Text extract:
########

I just like to use that talent in order to stare at the other teams forward while I score on his goalie. Makes for some priceless pickup game *** talking.

Re: Practicing shots with your eyes closed
« Reply #3 on: August 01, 2009, 01:04:08 PM »
Not a big fan of it.

You will be able to do this anyway because of repetition of practice. It is a byproduct of repetition.

I am currently an A level pool player and yes it commonplace to demonstrate you can make shots with out looking and as with free throw shots can be practiced to make you better because of repetition of stroke.

The reason it is pointless to practice your shot in foos this way is because the defense is constantly changing. In pool and in shooting free throws, the table and balls do not move nor does the basketball goal, so it makes no difference. Now if a shot could be made when a player closed his eyes and I moved the eight ball to the right about an inch, that would impress me. Or if a basketball player could make a freethrow with his eyes closed after I have move the goal up about three inches, that would also impres me.

The point being that you need to practice with your eyes open because you need to be able to process the information in front of you ( the defense )  in order to produce a good result. Practice with you eyes closed and then you open them you won't know what to do. So what, you can hit deadmans with your eyes closed, but in a match, if the goalie has a man sitting there, what good is it?

########

Raw data:
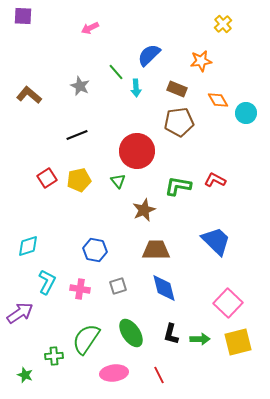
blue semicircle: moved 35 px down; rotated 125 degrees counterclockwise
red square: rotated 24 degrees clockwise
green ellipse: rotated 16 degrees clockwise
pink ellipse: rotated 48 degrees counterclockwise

########

Work instructions:
1: Using the forum post on practicing shots with your eyes closed, say whether each statement agrees with it. Answer yes or no for each, and quote the deciding words.
(a) The writer plays pool at the A level.
(b) The writer is a big fan of practicing shots with eyes closed.
(c) In pool, the table and balls keep moving.
2: Carry on the forum post about practicing shots with your eyes closed from where it ends.

Results of the exercise:
1:
(a) Yes: "I am currently an A level pool player"
(b) No: "Not a big fan of it."
(c) No: "In pool and in shooting free throws, the table and balls do not move nor does the basketball goal"

2:
If this type of practice was good, then teams would just run plays in practice without a defense on the other side, ever. In the pro ranks, that's why the practice squad is the practice squad. They provide visual information for you to see so you can process that info when you reach the game you have an idea of what to do.

You need to practice with your eyes open processing the defense at all times. The "byproduct" of hours of this type of practice is the ability to make shots with your eyes closed.

When I practice, I am constantly moving the men around in several positions. That way when I see it in a game situation, I have an idea of what to do. If I practice with my eyes closed, I would not.

Get it?


Re: Practicing shots with your eyes closed
« Reply #4 on: August 01, 2009, 08:49:50 PM »
I hear you Ice. It's kind of a relief as I've gone on to bigger and badder things in my practice. The reason I went there is in archery it was great for establishing form thus getting a positive reinforcement. I think it still has merit for that but a guy has to be honest about what he needs practice on and right now I'm on a groove that I really like.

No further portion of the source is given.